Editor’s note: This story is part of a series about Oklahomans who have died in the coronavirus pandemic. Read the stories of other Oklahomans here. Have you lost a loved one to COVID-19? Help us tell their story.

Michael Kevin Dansby loved hanging out with friends at his automotive shop, working on and collecting hot rods, watching NASCAR and riding Harley Davidson motorcycles.

But most of all, Dansby loved his family, which included three sons and three daughters, along with many grandchildren and great-grandchildren. 

“We were his babies, his kids, his everything,” said daughter Lacey Bradley of Choctaw. “That was his deal, that was his life, us kids.”

Dansby was born May 22, 1951, in Oklahoma City. He attended welding school shortly after graduating from Moore High School. 

In his younger days Dansby would race dragsters at the Ardmore Speedway. He eventually opened his own towing and mechanic shop — D&D Auto and Wrecker Service.

Every Sunday, Dansby would gather with family to have lunch at his mother’s house.

“Sundays were a very special time for our family because we would go to his mother’s and eat every single Sunday for lunch,” Bradley said. “And that’s what we did growing up. So even now as an adult with my kids, we would go on Sundays to my grandparents to eat with my grandparents and my dad.”

Dansby sometimes appeared to have a gruff personality, but he was actually a warm, caring man with a quick wit and sense of humor.

Michael Kevin Dansby. COURTESY/Lacey Dansby

“You couldn’t be around him without laughing,” Bradley said. “He was literally always telling a joke.”

Dansby fell ill with COVID-19 in early July 2020, but went undiagnosed for days.

Bradley went by Danby’s house on July 3, 2020, to check on her father. He said he wasn’t feeling well, but declined to go to the doctor.

On Independence Day, he visited with family members at a get-together, where he played with his grandchildren, making them laugh with silly faces and a claw-hand. The family watched fireworks together. Dansby, who was still not feeling well, agreed to stay the night at one of his daughters’ houses.

“I did not know at the time he was sitting there dying,” Bradley said. “If I would have known that, this wouldn’t have happened.”

The next day, Dansby was feeling worse. He wouldn’t eat or drink, and he didn’t seem to be himself.

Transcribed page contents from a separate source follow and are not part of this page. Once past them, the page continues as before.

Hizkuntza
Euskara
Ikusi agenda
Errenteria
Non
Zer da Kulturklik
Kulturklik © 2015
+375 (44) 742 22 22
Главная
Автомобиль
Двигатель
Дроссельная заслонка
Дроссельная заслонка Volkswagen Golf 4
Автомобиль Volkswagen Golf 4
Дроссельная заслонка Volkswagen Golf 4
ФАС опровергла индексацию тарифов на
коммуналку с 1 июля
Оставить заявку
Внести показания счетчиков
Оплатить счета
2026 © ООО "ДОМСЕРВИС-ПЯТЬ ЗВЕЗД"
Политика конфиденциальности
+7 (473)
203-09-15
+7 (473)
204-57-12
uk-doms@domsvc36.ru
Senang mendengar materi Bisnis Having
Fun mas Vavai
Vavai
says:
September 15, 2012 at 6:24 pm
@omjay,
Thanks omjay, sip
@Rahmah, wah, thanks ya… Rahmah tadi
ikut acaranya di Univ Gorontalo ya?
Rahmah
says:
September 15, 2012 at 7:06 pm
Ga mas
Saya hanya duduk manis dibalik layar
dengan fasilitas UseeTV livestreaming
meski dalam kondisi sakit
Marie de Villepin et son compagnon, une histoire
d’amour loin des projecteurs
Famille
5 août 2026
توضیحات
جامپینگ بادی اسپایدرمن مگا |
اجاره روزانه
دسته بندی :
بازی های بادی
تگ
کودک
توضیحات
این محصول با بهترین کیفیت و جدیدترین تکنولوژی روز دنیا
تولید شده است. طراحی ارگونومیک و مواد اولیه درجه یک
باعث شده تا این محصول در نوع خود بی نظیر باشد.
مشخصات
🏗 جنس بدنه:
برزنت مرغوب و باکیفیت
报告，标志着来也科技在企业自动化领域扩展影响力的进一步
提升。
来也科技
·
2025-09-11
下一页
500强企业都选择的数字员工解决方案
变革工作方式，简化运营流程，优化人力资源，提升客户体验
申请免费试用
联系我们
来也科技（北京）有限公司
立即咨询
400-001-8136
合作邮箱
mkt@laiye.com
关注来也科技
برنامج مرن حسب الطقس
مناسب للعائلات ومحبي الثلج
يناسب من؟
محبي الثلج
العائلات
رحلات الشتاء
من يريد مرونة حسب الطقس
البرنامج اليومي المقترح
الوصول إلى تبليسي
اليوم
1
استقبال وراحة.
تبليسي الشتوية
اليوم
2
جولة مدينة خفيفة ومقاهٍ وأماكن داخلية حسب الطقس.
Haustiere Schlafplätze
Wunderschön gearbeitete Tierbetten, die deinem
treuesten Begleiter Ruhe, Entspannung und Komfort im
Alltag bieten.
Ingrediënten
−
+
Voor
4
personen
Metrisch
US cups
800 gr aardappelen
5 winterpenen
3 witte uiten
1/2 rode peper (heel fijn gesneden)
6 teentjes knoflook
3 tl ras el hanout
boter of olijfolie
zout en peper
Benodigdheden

“He was acting really strange,” Bradley said. “You could tell it was affecting him mentally. He just wasn’t himself.”

It took most of Dansby’s children to convince him to go to the hospital, where he tested positive for COVID and was placed in a special unit.

“And that was it,” Bradley said. “We never saw him again.”

Michael Kevin Dansby. COURTESY/Lacey Dansby

There were times when the family could speak to Dansby on the phone, but he had difficulty speaking coherently. Dansby’s lungs collapsed on July 15. Physicians were able to revive him and scheduled a Zoom meeting with the family.

The call didn’t go as planned. The family was unsure whether Dansby could hear them, and the conversation abruptly ended when Dansby’s device lost power.

“We just said prayers and told him we loved him and that it was OK if he needed to go,” Bradley said. “He fought until we were there to say goodbye.”

Dansby died about an hour after the Zoom call, she said. He was 69.

“He was supposed to have more years with us,” Bradley said.

Almost a year after Dansby’s death, Bradley’s grandmother was put in a COVID ward, though she also had other lung issues. By that time, Bradley said, the wards were designed with glass partitions where the family could see their loved ones in person, something she and the rest of the family did not get to experience with her father.

“Some of that has come a long way,” Bradley said. “I’m so glad they get to do that at least through the glass and kind of be there and be an advocate for that person in the hospital, but it’s awful it’s still happening. People just don’t think it is.”